There are plenty of other things that could be criticised, such as the overly long run time, the obvious foreshadowing and the way that the characters tend to over-explain every little plot element in case you aren't paying attention, but these are fairly minor in comparison, and are more than made up for by the things that Interstellar does well. I loved the focus on hard science fiction for the majority of the film, bringing in actual scientific theories and facts and using them to help tell the story it wanted to tell. There are moments of sheer beauty on screen, visually stunning shots littered throughout the film like great shot composition is easy. I loved the way that the wormhole looked, both from outside it and in, and I loved the design of the artificial intelligences that accompany the crew on their mission.
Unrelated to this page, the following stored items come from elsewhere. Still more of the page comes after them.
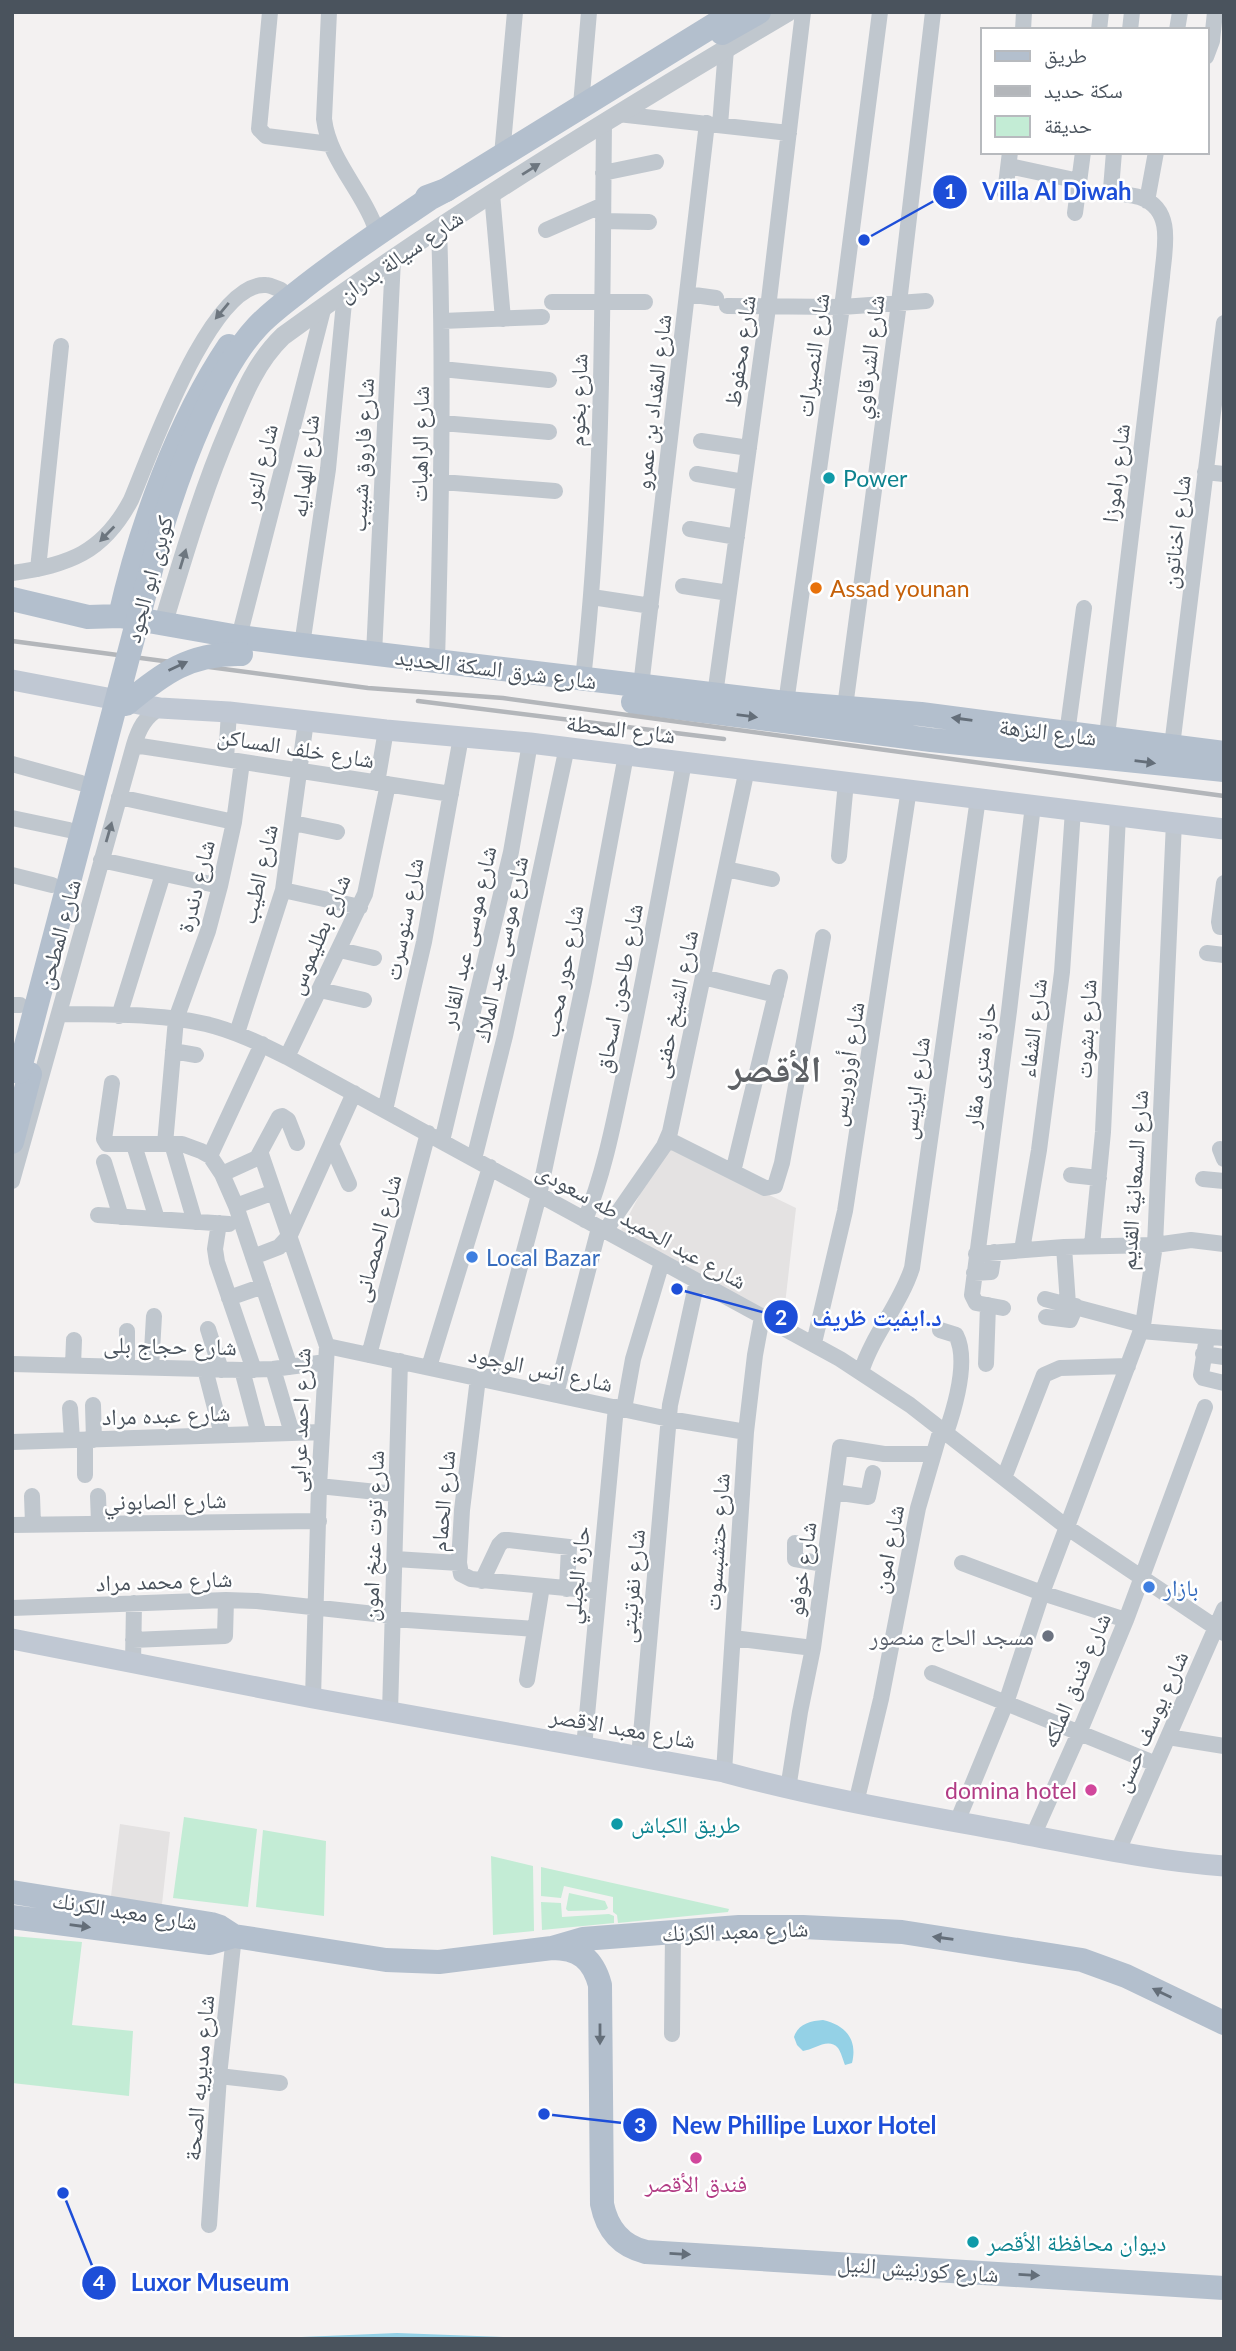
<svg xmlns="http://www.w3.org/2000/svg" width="1236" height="2351" font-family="Lato,'Noto Naskh Arabic',sans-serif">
<rect width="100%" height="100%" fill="#f3f1f1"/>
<path fill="#e4e2e2" d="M666 1145 796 1208 783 1322 621 1230Z
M120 1824 170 1832 161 1913 110 1904Z"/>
<path fill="#c3ecd5" d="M184 1817 257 1829 248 1907 173 1898Z
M263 1830 326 1841 324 1916 256 1907Z
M491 1856 533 1866 534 1931 493 1935Z
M541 1867 729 1909 728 1912 618 1923 617 1915 613 1912V1897L564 1886 561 1898 541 1896Z
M569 1893 605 1901 608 1908 605 1910 568 1911 566 1909Z
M541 1902 561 1903 562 1917 609 1914 614 1916V1923L542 1930Z
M12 1936 82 1942 72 2025 133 2031 129 2096 12 2083Z"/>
<path fill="#94d1e6" d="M823 2020C845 2025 858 2039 852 2063L845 2065C843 2060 841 2052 838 2048 828 2037 814 2050 803 2051L797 2045 794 2037C798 2024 810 2021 823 2020Z
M397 2333 555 2339H253Z"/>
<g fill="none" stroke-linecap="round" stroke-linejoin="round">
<path stroke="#c0c7ce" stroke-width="16" d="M270 12 259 129 266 136 330 144
M329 12 324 119C329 159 360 188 374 224
M1023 30 1024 12
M1099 30 1101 12
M1130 30 1132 12
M1177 30 1180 12
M1206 57 1212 41 1215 12
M581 105 589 12
M618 114 789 133
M720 125 726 49
M502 155 515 12
M1009 166 1079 181
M603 173 656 162
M1005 193 1010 152
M492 194 503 319
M1147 201 1156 152
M1075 213 1083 152
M603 221 649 222
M546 230 603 205
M687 294 716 298
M552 302H645
M727 306 842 307 926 301
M442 321 542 317
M442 369 549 380
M442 423 549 432
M701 441 749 448
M1205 472 1224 474
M697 474 744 482
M442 482 555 491
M690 529 737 537
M38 569 61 346
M12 573C69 565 103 553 131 500 150 456 210 281 266 285 270 285 276 288 281 290
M683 586 729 593
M592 597 651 606
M239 637 324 306
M302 645 328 469 345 292
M374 654 393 259
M437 661C441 517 444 373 439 228
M583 679C604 494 602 308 604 123
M641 686 707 123
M715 695 768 308 803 12
M786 703 842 307 880 12
M845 707 899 303 933 12
M1066 741 1084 608
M1106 744 1162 277C1164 250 1175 211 1142 198 1132 194 1120 196 1111 189L1114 152
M134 745 451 794
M1172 746 1224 323
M226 759 229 712
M12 764 81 783
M377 783 386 730
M119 797 234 822
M12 818 69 830
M293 823 337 832
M839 856 846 782
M101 860 220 886
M726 869 772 879
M12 875 52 885
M1224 883 1219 922 1220 927H1224
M283 890 360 907
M340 950 374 958
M1207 953 1224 955
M703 977 776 995
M320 990 364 1000
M12 1005H20
M60 1014C108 1015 159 1013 206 1024 235 1031 261 1044 287 1057L840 1359 910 1405 1068 1528 1224 1633
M119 1016 163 874
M237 1033 283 890 306 721
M173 1051 196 1055
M287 1057 365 894 388 784
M112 1083 104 1139 107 1144H182L201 1151 210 1156 222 1174 236 1206 290 1367
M385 1110 424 942 461 737
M667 1139 765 1188 775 1186 782 1163 823 937
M442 1141 511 852 530 743
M165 1144 176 1019 208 931 220 886 234 822 242 762
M172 1144 195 1222
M331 1144 349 1184
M134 1145 157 1219
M1220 1149 1224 1159
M261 1154 327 1346 319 1486 313 1698
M210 1156 262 1044
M474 1159 505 1036 567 747
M104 1162 121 1217
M733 1172 780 977
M222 1174 257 1158 279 1117 282 1116 288 1120 297 1143
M1071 1175 1099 1178
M1203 1179 1224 1181
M12 1181 134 745C139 728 145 717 160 708
M236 1206 274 1192
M98 1215 229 1224
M585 1220C606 1168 615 1115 627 1060 648 961 666 861 684 762
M219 1223 215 1249 217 1262 254 1370
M605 1231 664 1146 670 1132 747 769
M1092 1245 1103 1132 1118 815
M1064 1247 1068 1304
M1022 1250 1039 1150 1062 972 1073 810
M976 1254 1064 1247 1155 1245 1191 1240 1224 1244
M253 1257 279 1247 290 1235 354 1093
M974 1273 991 1272 994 1252
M229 1298 263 1286
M1045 1299 1143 1325
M1003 1308 976 1303 972 1295 1009 1011 1033 805
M1046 1317 1070 1320 1076 1306
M208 1329 221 1370
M940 1330 956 1335C969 1360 955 1407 946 1433
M1141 1331 1224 1338
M1207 1337 1201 1375 1203 1378 1224 1383
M814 1343 845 1211 909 789
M327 1346 669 1419 746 1432
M1203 1354 1224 1357
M369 1355 428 1133
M12 1364 242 1370 273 1369 326 1362
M986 1364 988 1305
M73 1365 74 1340
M127 1367V1331
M429 1367 490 1167
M151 1368 154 1316
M205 1369 222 1435
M273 1369 292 1433
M242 1370 259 1434
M861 1372C873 1334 900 1305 912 1268L978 798
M478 1378 462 1510 459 1563 461 1574 471 1579 597 1591
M490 1380 539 1195 584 981 626 755
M556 1394 599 1228
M93 1405 94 1440
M70 1408 72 1440
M624 1409 633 1359 662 1262
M12 1442 322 1432
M85 1475V1440
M1004 1478 1044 1375 1060 1368 1128 1366
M319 1486 396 1494
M834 1492 868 1497 873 1473
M32 1496 33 1524
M98 1496 99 1523
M12 1525 319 1521
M795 1543V1559L824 1564
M395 1559 459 1563
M962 1563 1042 1593 1126 1620
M482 1581 499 1545 504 1540H508L569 1547 567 1589
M12 1608 226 1600 257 1601 393 1616
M393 1619 535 1629
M733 1638 813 1648
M133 1640 225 1636 226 1600
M133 1664 134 1603
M932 1673 1156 1764
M527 1680 542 1586
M390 1712 400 1361
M1168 1737 1224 1746
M584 1747 616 1407
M639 1757 670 1405 697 1281
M724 1772 746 1432 755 1355 762 1317
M788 1789 800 1712 813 1648 840 1447 884 1454H933
M856 1803 881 1699 918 1508 941 1429
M957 1822 1006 1703 1042 1593 1143 1325 1155 1245 1174 822
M1033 1836 1079 1733 1126 1620 1205 1407
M1118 1851 1224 1609
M672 2034 673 1931
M219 2076 280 2083
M209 2225 219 2076 234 1936"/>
<path stroke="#c0c7ce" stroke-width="19" d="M163 624C183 558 202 492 229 429 243 395 256 362 283 336 445 218 616 114 788 12"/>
<path stroke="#c0c8d3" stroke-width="21" d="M12 680 160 708 229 712 386 730 530 743 1224 829
M12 1639 313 1698 724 1772C819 1798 915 1814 1012 1832 1082 1845 1153 1861 1224 1866"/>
<path stroke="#b3bfcd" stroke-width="24" d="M722 33 759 12
M427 197 446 190 735 12
M12 599 88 617 120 616 239 637 302 645 786 703 921 714 1224 753
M120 616C140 527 178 422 229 346
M633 702 931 740 1224 770
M12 1142 30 1074
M12 1892 211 1924 220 1927 234 1936 386 1960 439 1962 552 1948 583 1939 739 1927H803L902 1932 1082 1960 1126 1976 1224 2023
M12 1917 210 1943 234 1936
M552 1948C579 1948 593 1959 600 1985L602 2204C607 2229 621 2246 646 2252L1224 2288"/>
<path stroke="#b3b6ba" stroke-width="4.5" d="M12 641 368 688 503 698 1224 796
M418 701 724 739"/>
<path stroke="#b3bfcd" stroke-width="24" d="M126 704C163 673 190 653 241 654
M19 1072 163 524C181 466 216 371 257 327 269 314 284 303 298 292 340 258 385 229 429 199L446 190"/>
</g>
<defs><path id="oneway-solid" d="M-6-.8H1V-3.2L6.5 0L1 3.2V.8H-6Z" transform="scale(1.75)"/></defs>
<g fill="#6d767f">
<use href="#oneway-solid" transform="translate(531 169) rotate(-32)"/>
<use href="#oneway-solid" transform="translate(222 311) rotate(130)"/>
<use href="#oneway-solid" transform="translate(107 534) rotate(134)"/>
<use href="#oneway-solid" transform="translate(183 559) rotate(-73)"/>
<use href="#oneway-solid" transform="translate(109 832) rotate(-74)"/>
</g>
<g fill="#646e79">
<use href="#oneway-solid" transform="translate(178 666) rotate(-25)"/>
<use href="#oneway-solid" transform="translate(747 716) rotate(7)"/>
<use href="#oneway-solid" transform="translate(962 719) rotate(-172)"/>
<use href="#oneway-solid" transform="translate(1145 762) rotate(7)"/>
<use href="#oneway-solid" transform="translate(80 1926) rotate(8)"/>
<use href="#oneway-solid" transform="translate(943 1938) rotate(-172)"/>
<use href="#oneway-solid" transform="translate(1162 1993) rotate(-154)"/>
<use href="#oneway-solid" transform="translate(600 2034) rotate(90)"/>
<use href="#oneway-solid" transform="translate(680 2254) rotate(3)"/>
<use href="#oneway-solid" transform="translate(1029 2275) rotate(3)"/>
</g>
<g fill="#0f9aa8" stroke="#fff" stroke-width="2.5">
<circle cx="829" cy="478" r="7"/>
<circle cx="617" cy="1824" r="7"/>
<circle cx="973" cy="2242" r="7"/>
</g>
<circle fill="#e8710a" stroke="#fff" stroke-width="2.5" cx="816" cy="588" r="7"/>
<g fill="#3f7fe0" stroke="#fff" stroke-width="2.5">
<circle cx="472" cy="1257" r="7"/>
<circle cx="1149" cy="1587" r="7"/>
</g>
<circle fill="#6b7280" stroke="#fff" stroke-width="2.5" cx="1048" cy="1636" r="7"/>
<g fill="#d1479c" stroke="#fff" stroke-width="2.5">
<circle cx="1091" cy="1790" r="7"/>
<circle cx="696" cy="2158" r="7"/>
</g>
<g text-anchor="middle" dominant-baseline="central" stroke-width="5" stroke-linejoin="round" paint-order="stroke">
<g font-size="23" fill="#4a535d" stroke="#fff">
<text transform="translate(400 255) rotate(-34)">شارع سيالة بدران</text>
<text transform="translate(739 351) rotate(-82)">شارع محفوظ</text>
<text transform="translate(812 355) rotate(-82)">شارع النصيرات</text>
<text transform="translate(868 357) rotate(-83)">شارع الشرقاوي</text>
<text transform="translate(577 400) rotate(-88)">شارع بخوم</text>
<text transform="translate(652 402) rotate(-83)">شارع المقداد بن عمرو</text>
<text transform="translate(419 444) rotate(-89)">شارع الراهبات</text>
<text transform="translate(361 455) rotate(-87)">شارع فاروق شبيب</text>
<text transform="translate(259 466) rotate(-76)">شارع النور</text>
<text transform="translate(304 466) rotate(-83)">شارع الهدايه</text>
<text transform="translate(1115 473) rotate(-83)">شارع راموزا</text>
<text transform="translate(1175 532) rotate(-83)">شارع اخناتون</text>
<text transform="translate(148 579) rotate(-75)">كوبرى ابو الجود</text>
<text transform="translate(496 668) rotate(7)">شارع شرق السكة الحديد</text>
<text transform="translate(621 728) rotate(7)">شارع المحطة</text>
<text transform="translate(1048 731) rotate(7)">شارع النزهة</text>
<text transform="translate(296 747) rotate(9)">شارع خلف المساكن</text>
<text transform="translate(258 874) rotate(-77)">شارع الطيب</text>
<text transform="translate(195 886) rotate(-76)">شارع دندرة</text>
<text transform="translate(403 919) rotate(-79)">شارع سنوسرت</text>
<text transform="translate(58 934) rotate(-75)">شارع المطحن</text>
<text transform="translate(318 934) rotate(-67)">شارع بطليموس</text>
<text transform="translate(467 937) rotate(-77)">شارع موسى عبد القادر</text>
<text transform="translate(500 949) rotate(-78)">شارع موسى عبد الملاك</text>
<text transform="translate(562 971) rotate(-79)">شارع حور محب</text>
<text transform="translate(618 988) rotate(-79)">شارع طاحون اسحاق</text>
<text transform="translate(674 1004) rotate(-78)">شارع الشيخ حفنى</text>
<text transform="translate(1032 1028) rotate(-83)">شارع الشفاء</text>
<text transform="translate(1085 1029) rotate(-87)">شارع بشوت</text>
<text transform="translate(846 1064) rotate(-81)">شارع أوزوريس</text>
<text transform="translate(979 1065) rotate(-82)">حارة مترى مقار</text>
<text transform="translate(914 1088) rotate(-82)">شارع ايزيس</text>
<text transform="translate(1133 1180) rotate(-86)">شارع السمعانية القديم</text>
<text transform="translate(642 1225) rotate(29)">شارع عبد الحميد طه سعودى</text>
<text transform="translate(376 1238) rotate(-75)">شارع الحمصانى</text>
<text transform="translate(170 1345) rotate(1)">شارع حجاج بلى</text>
<text transform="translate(541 1368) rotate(12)">شارع انس الوجود</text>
<text transform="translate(166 1414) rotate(-2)">شارع عبده مراد</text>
<text transform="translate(299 1420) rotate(-88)">شارع احمد عرابى</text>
<text transform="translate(165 1500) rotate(-1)">شارع الصابوني</text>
<text transform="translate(442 1501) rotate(-85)">شارع الحمام</text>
<text transform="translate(372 1536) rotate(-88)">شارع توت عنخ امون</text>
<text transform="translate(716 1542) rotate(-86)">شارع حتشبسوت</text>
<text transform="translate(887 1549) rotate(-79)">شارع امون</text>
<text transform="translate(801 1569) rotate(-82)">شارع خوفو</text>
<text transform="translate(576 1575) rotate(-84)">حارة الجبلي</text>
<text transform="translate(164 1580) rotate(-2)">شارع محمد مراد</text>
<text transform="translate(631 1586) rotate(-85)">شارع نفرتيتى</text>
<text transform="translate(1075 1680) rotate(-67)">شارع فندق الملكه</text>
<text transform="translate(1150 1721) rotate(-66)">شارع يوسف حسن</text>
<text transform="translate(623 1727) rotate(10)">شارع معبد الاقصر</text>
<text transform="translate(125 1910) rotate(9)">شارع معبد الكرنك</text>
<text transform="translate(735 1930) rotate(-2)">شارع معبد الكرنك</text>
<text transform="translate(198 2078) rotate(-85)">شارع مديريه الصحة</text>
<text transform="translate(918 2268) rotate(4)">شارع كورنيش النيل</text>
</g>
<g font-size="23" fill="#0d838f" stroke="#fff" text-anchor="start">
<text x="843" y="478">Power</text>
<text x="631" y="1824">طريق الكباش</text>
<text x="987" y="2242">ديوان محافظة الأقصر</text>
</g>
<g font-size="23" fill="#c56008" stroke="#fff" text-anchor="start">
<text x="830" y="588">Assad younan</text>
</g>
<g font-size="23" fill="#366cbe" stroke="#fff" text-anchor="start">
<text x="486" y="1257">Local Bazar</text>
<text x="1163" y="1587">بازار</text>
</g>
<g font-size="23" fill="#5b616d" stroke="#fff" text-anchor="end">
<text x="1034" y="1636">مسجد الحاج منصور</text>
</g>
<g font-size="23" fill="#b23c85" stroke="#fff" text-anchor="end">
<text x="1077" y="1790">domina hotel</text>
<text x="696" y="2183" text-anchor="middle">فندق الأقصر</text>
</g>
<g font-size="37" font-weight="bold" fill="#5e6165" stroke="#fff">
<text x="775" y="1067">الأقصر</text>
</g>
</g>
<path fill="none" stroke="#1d4ed8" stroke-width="2.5" d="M864 240L950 192M677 1289L781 1317M544 2114L640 2125M63 2193L99 2283"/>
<g fill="#1d4ed8" stroke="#fff" stroke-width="2.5">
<circle cx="864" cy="240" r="7"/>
<circle cx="677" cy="1289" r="7"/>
<circle cx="544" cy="2114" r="7"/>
<circle cx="63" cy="2193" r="7"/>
<circle cx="950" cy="192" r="18"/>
<circle cx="781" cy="1317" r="18"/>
<circle cx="640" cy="2125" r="18"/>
<circle cx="99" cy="2283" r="18"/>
</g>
<g font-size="21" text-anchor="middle" font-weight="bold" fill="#fff">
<text x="950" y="199">1</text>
<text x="781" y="1325">2</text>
<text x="640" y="2133">3</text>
<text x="99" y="2290">4</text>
</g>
<g font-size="24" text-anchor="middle" font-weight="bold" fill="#1d4ed8" stroke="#fff" stroke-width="5" stroke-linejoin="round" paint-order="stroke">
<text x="1057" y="200">Villa Al Diwah</text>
<text x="877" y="1326">د.ايفيت ظريف</text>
<text x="804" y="2134">New Phillipe Luxor Hotel</text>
<text x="210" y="2291">Luxor Museum</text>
</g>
<rect width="1236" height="2351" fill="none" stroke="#4a535d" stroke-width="28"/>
<rect x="981" y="28" width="228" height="126" fill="#ffffff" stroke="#b7babe" stroke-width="2"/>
<rect x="995" y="51" width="35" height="10" fill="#b3bfcd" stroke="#b7babe" stroke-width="2"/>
<text x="1044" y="63" font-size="21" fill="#4a535d">طريق</text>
<rect x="995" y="86" width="35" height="10" fill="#b3b6ba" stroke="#b7babe" stroke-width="2"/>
<text x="1044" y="98" font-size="21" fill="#4a535d">سكة حديد</text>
<rect x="995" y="116" width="35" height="21" fill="#c3ecd5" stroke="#b7babe" stroke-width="2"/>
<text x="1044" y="133" font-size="21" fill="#4a535d">حديقة</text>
</svg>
And despite the aforementioned emotional issues that Interstellar suffers from, there are several moments that could qualify as "tugging at the heart strings", specifically a great scene where Cooper is watching videos that his family have sent him. But ultimately, it's Matthew McConaughey performance, rather than the material he is working with, that makes this scene work. It's a film filled with great performances from great actors including Jessica Chastain, Casey Affleck, Anne Hathaway, Michael Caine and a surprise actor who I had no idea was even in the film, but Interstellar either wastes the performances of those on Earth with easily cut-able material, or relies too heavily on the performances of those in space to generate emotions that the narrative can't.

It could be argued that the narrative itself is inherently flawed, the resolution of the mystery aspect of the plot ultimately serving no real purpose and adding nothing to the more interesting parts of the film. Something not hinted at in the trailers is the extra-terrestrial presence that the film notifies you off quite early on, a presence that albeit initially interesting winds up being fairly predictable, while also removing the sense of reality that the film has created. Its hard to describe without entering the realm of spoiler territory, but the paradoxical and unexplainable resolution of the film is not the kind of ending that suits Nolan, and the lead up to this takes time that would have best been spent on the cutting room floor.

Ultimately, your mileage with Interstellar is going to vary based on your ability to overlook certain flaws in films. I ended up getting a lot out of Interstellar thanks to the concept and the inclusion of interesting physics, such as the idea of time dilation, but how entertained you are by that is likely to vary from person to person. If you are interested in seeing a large scale, visually stunning, high concept space adventure, then Interstellar will be right up your alley. If you are looking for a film with a strong emotional core and meaningful character moments? Not so much. There is a great film inside Interstellar - it's just surrounded by unnecessary scenes and a director that doesn't understand feelings.